Monday, Oct. 24, 1977
"There's a little bit of the child in all of us; we all want to be in the circus," says Actress Betty White, who gets her wish in an upcoming Circus of Stars. White's ringmates in the December CBS-TV special will include Actors Peter Fonda and Richard Roundtree and Jack Ford. White is teamed up with a camel. "Working with animals is a lot easier than working with some actors," she said after the taping. Did she feel upstaged? "Heavens no. I'd much rather see an animal act up there than some tired old broad."
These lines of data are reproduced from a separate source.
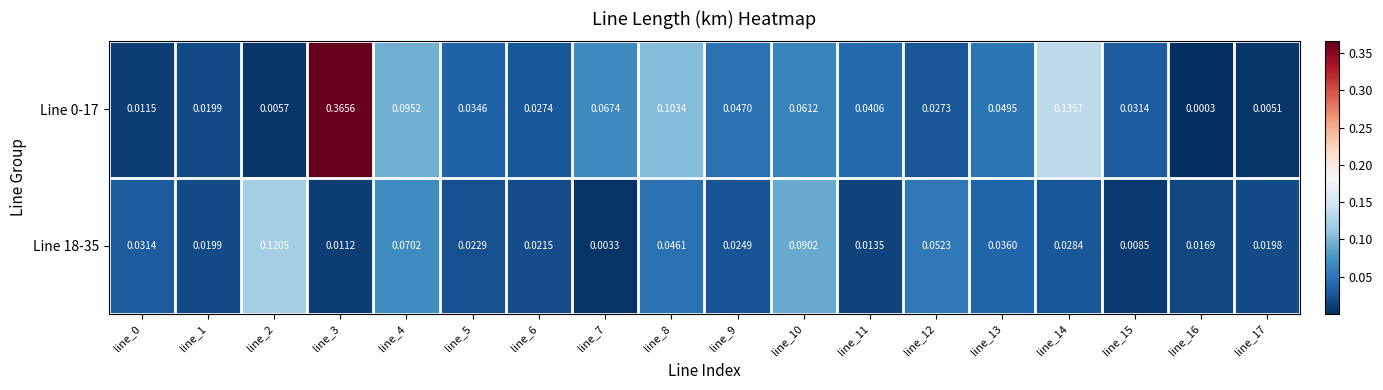

Is the value of Line 18-35 at line_15 greater than the value of Line 0-17 at line_16?

Yes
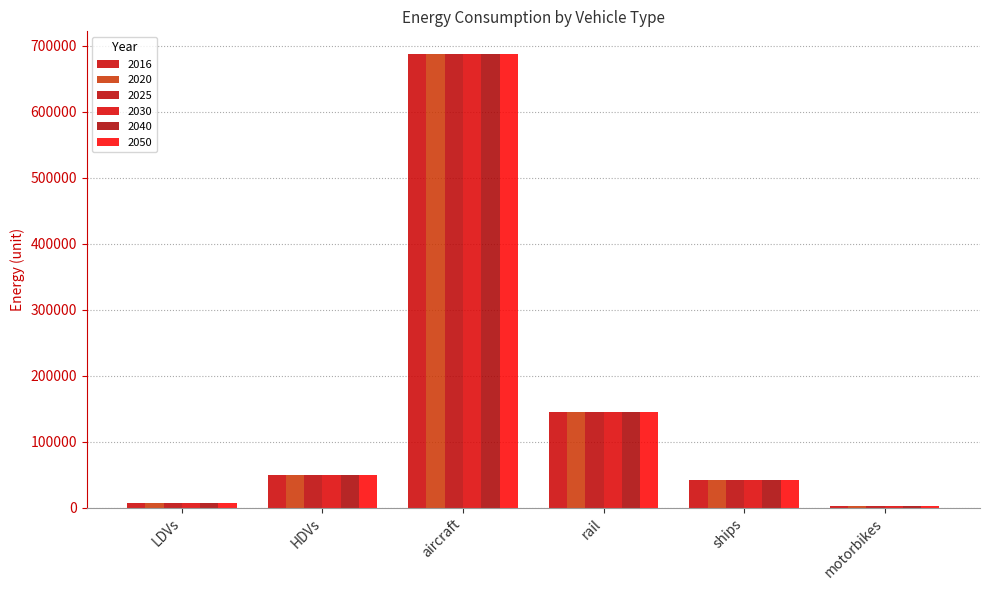

What is the approximate value of 2025 at rail?

144352.6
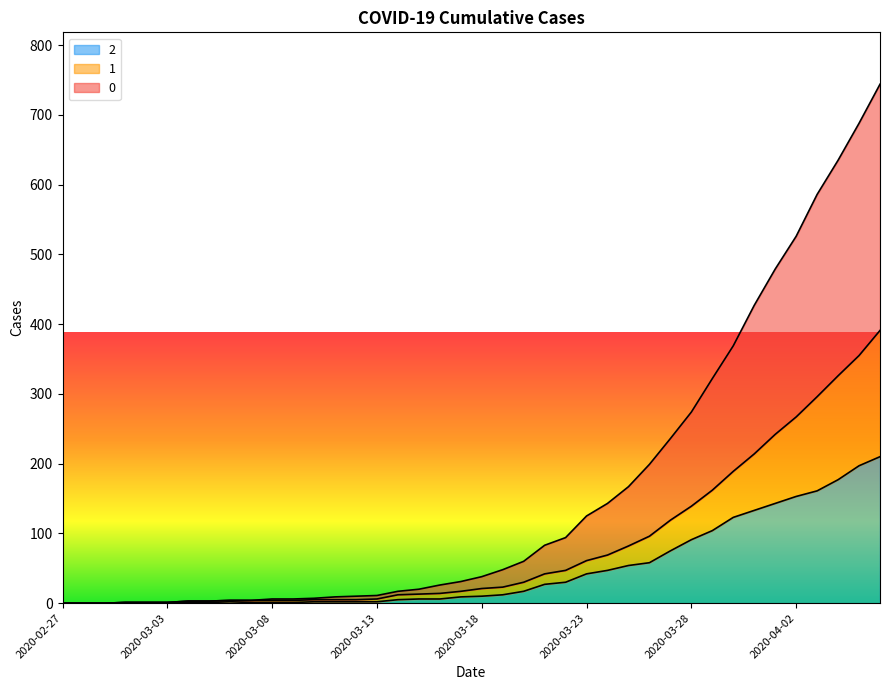

What are all the series names shown in the legend?

2, 1, 0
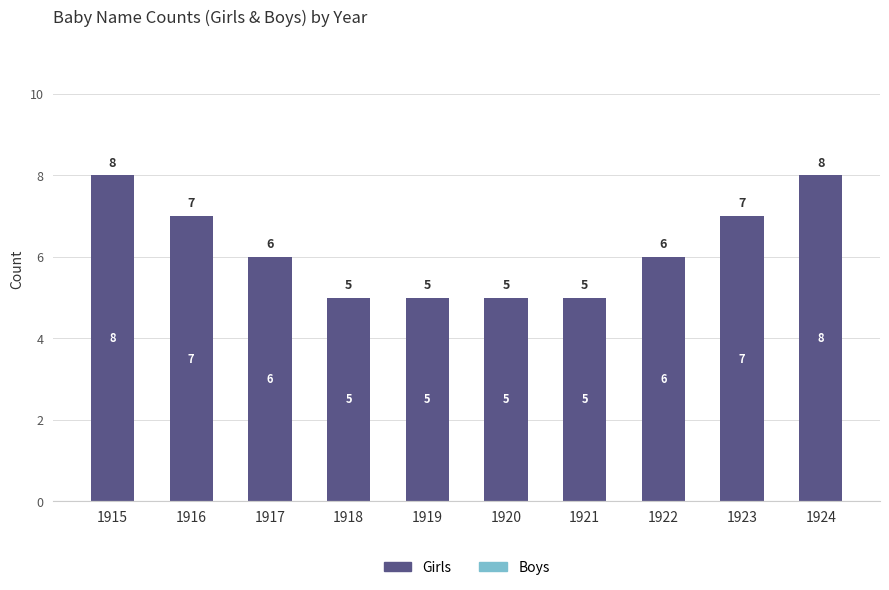

How many bars are there in total?

10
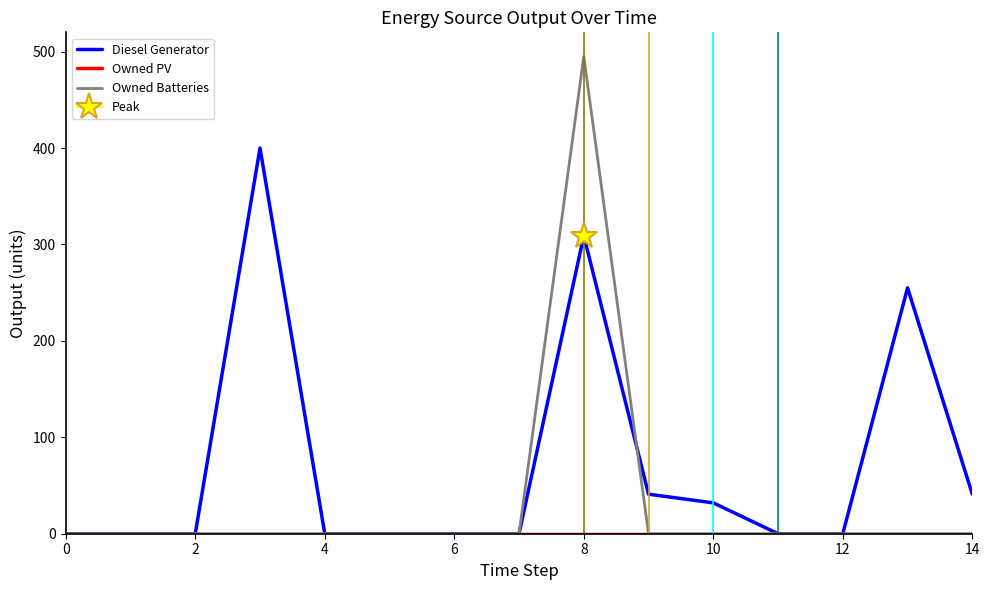

What is the average value of the Diesel Generator series?

72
That blur in a business suit racing through New York City was Vice President Walter Mondale, stumping in behalf of local Democratic candidates. One of Mondale's more leisurely stops, however, was at a $100-a-plate dinner to honor Martin Luther King Sr., 77, and to raise funds for the Center for Social Change, headed by Coretta King. Among the 2,000 present: U.N. Ambassador Andrew Young, New York City Mayor Abe Beame and New York Governor Hugh Carey. The program, which included a reading of Martin Jr.'s famous "I Have a Dream" speech by Actor Paul Winfield, ended with an all-embracing finale--the civil rights anthem We Shall Overcome sung in French, Russian, Spanish, Arabic, Chinese and English.
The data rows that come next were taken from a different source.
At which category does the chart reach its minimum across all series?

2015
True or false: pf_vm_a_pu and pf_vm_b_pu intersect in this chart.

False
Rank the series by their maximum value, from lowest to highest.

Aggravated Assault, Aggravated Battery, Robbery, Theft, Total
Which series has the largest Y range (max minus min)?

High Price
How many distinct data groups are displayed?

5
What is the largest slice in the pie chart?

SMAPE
"I feel I owe the American people an explanation of what happened," said the frail, blue-eyed woman. After a decade of obscurity in Texas, Marina Oswald Porter, 36, was in New York City to face a press conference and stir up publicity for Marina and Lee, an account of her life with Kennedy Assassin Lee Harvey Oswald, written by Priscilla Johnson McMillan. "My regret through the years has been immense," said Marina, who now lives on a 17-acre farm outside Dallas with her three children (two by Oswald) and Kenneth Porter, a sewing-machine salesman. Marina, who will share in the book's royalties, insisted that Oswald had acted alone and that she still grieved for the President's widow, Jacqueline Kennedy Onassis. Then she added, almost unnecessarily: "Sometimes I do feel sorry for myself."
During his successful race for the West Virginia governorship last November, Jay Rockefeller kept a tight lip when it came to talk of his wealth. "I am too rich to steal," one less-than-tactful aide quoted him as saying during the campaign. How true. Last week, while Wife Sharon was in Washington testifying on her appointment to the Corporation for Public Broadcasting, Rockefeller finally released a financial report. His net worth: $19,716,479 in trust funds, property, furniture, art and other possessions.
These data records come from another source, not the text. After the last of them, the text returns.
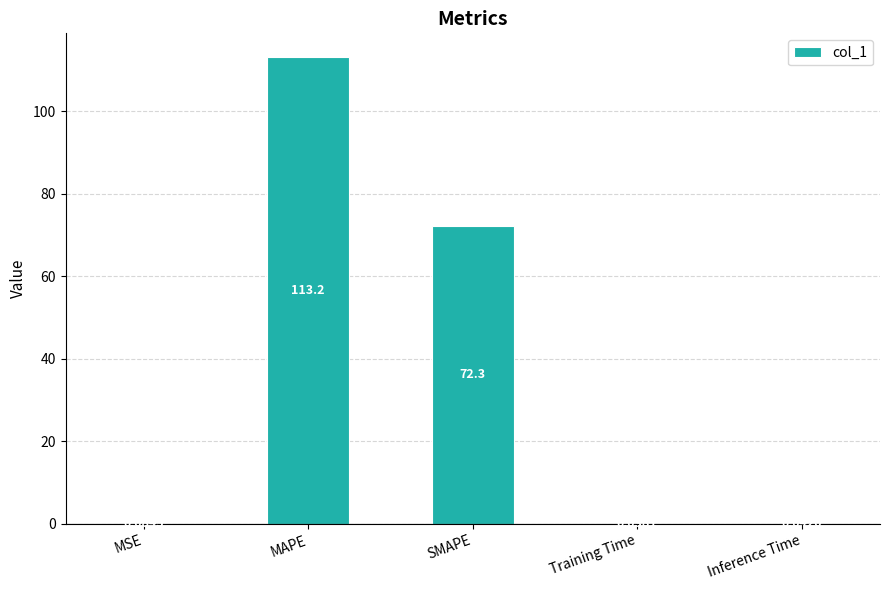

The chart shows a value of 187.6 at MAPE. True or false?

False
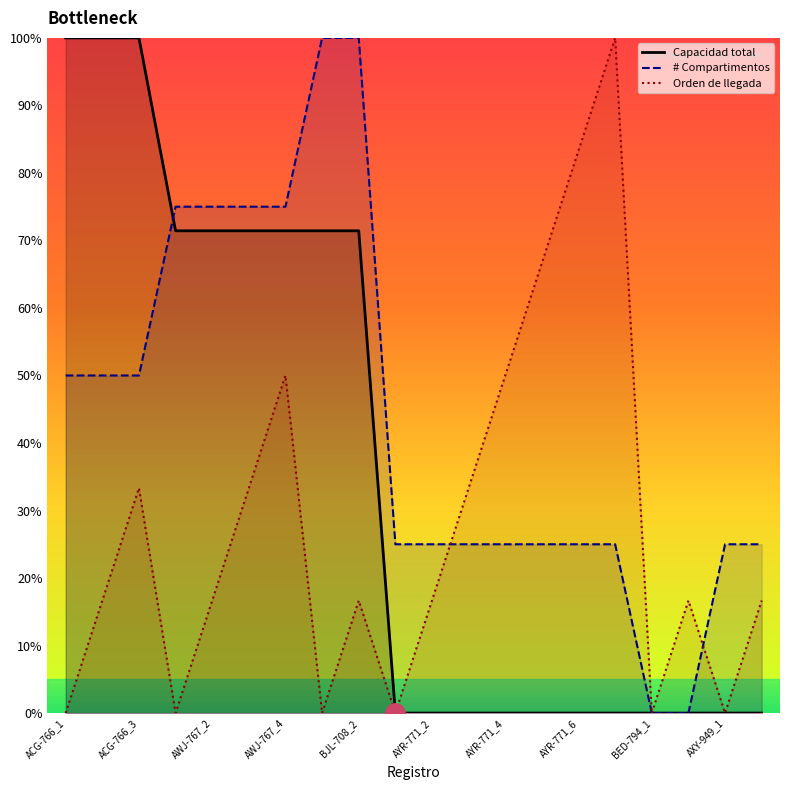

True or false: # Compartimentos has more than 1 interior local peaks.

False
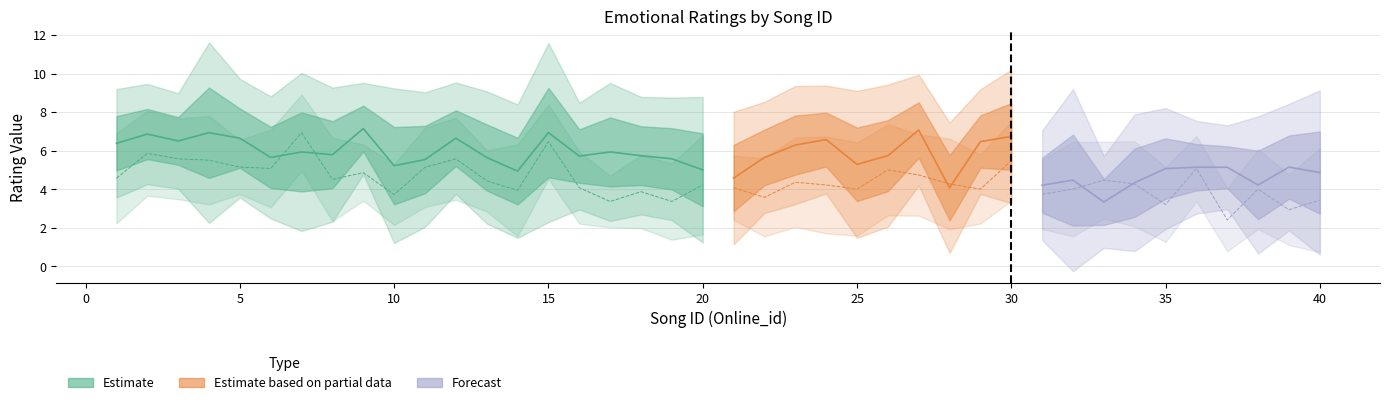

True or false: AVG_Valence has a value of 7.8 at 18.

False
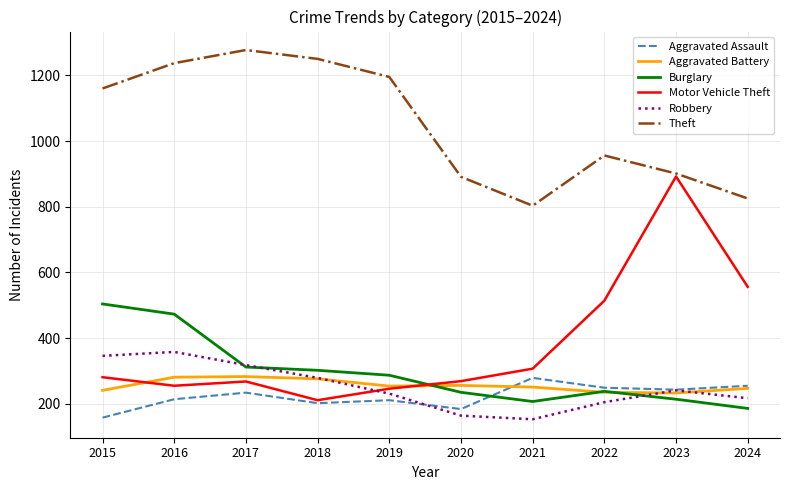

Does the chart have visible grid lines?

Yes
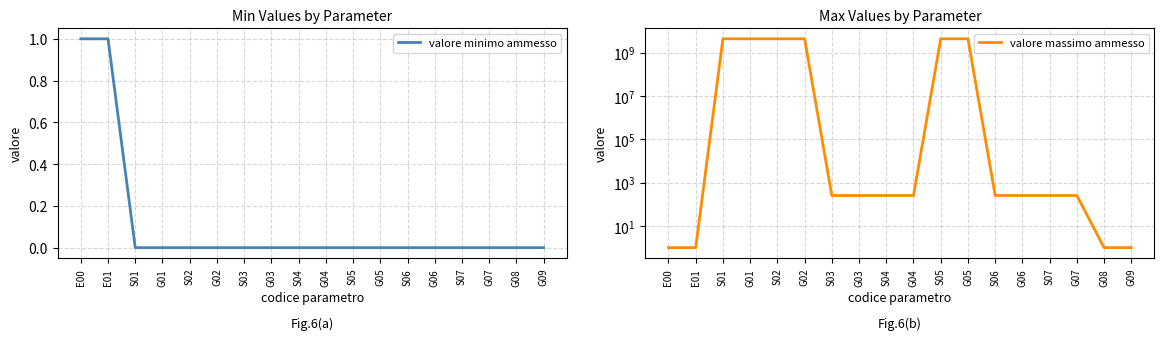

Which category has the highest value across all series?

S01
Her role last year as a bitchy TV executive in Network brought Faye Dunaway an Academy Award. Now Faye hopes to click, behind smaller lenses, as a fashion photographer in Eyes. "She's beautiful and representative of the beauty and fashion world that this film is about," says Producer Jon Peters, the former hairdresser who earned his first moviemaker credits with Housemate Barbra Streisand's A Star Is Born. Eyes is now on location in New York, and the producer says he is having more fun than on his first trip to the Big Apple. He was 13 then, a California runaway who was working in a Manhattan hotel at night--tinting the hair of hookers and that of their French poodles. Says he: "It was in the days when they had color-coordinated dogs."